(Reuters) - A federal judge on Friday put same-sex marriages in Wisconsin on hold pending appeals of her ruling one week ago that the state's ban on gay nuptials is unconstitutional.

U.S. District Court Judge Barbara Crabb said she issued the stay at the request of Wisconsin officials who are appealing her decision and to avoid further confusion among county clerks who have issued hundreds of marriage licenses.

Crabb wrote in her opinion that she was required to follow the guidance of the U.S. Supreme Court and issue a stay, despite finding it difficult "after seeing the expressions of joy on the faces of so many newly wedded couples."

The judge's ruling last Friday, that Wisconsin's 2006 ban violated the U.S. Constitution, brought a rush to county clerks offices and a flurry of marriages. Crabb's order Friday did not address the status of those marriages.

According to Fair Wisconsin, an LGBT advocacy organization, 61 of the state's 72 county clerks have issued marriage licenses to same-sex couples since the ruling. A Reuters tally found that more than 500 gay couples have applied for or have been granted a marriage license in Wisconsin in the past week.

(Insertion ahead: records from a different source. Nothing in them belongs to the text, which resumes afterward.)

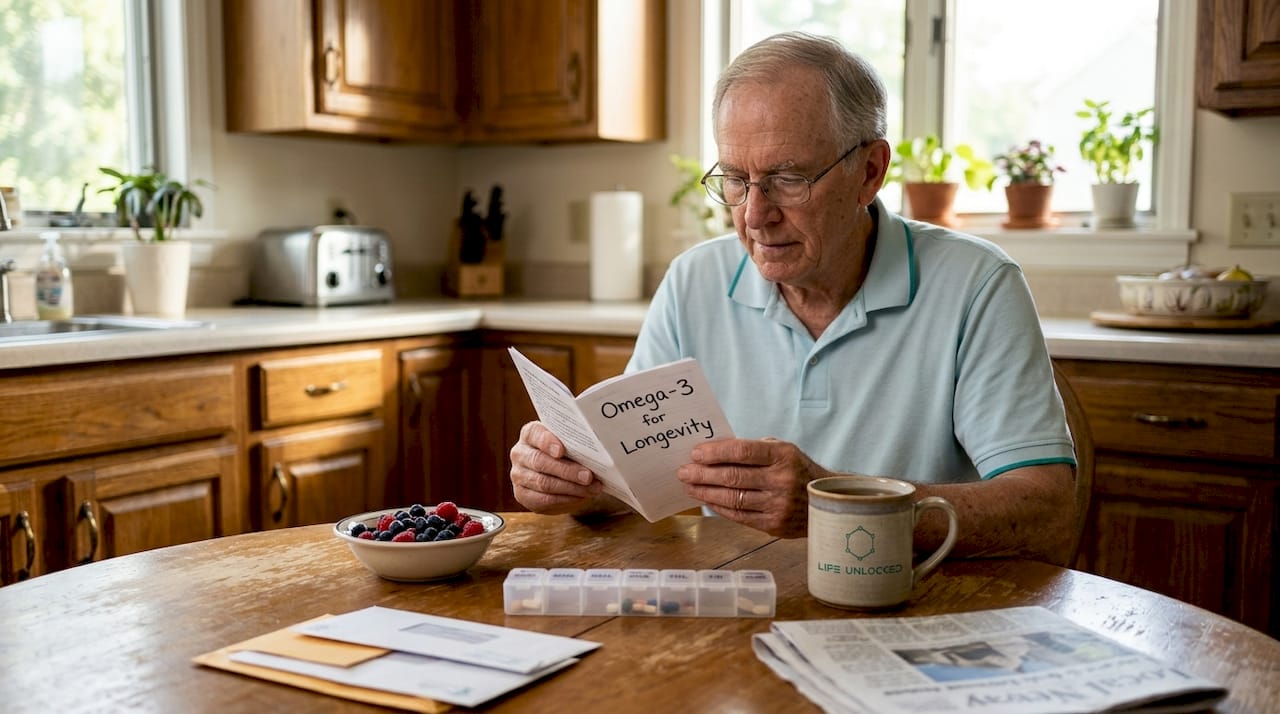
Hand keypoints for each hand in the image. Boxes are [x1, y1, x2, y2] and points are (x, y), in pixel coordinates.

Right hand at [509, 422, 604, 513]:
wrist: (557, 472)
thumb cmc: (566, 452)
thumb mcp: (570, 443)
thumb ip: (576, 444)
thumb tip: (597, 453)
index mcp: (530, 434)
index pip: (535, 434)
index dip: (547, 442)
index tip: (562, 451)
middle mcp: (520, 453)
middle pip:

Crabb said she would have been inclined not to halt the marriages if not for a U.S. Supreme Court stay that stopped same-sex couples from marrying in Utah after a federal judge struck down that state's ban in December.

About 1,300 gay couples wed in Utah after the federal judge struck down the ban and before the Supreme Court stay. Since then, stays have been issued in several cases where judges have overturned state bans.

Wisconsin Attorney General J.B. Van Hollen, a Republican, said his office will appeal Crabb's decision to the U.S. Court of Appeals for the Seventh Circuit.

"By staying this ruling, she has confirmed that Wisconsin’s law regarding same-sex marriage remains in full force and effect," he said.

John Knight, an American Civil Liberties Union lawyer who brought the case on behalf of several same-sex couples, said they would seek a quick appeal in light of the stay.

With the stay in place in Wisconsin, same-sex marriage is legal in 19 states plus the District of Columbia. That number would jump sharply if federal court rulings striking down bans in several states are upheld on appeal.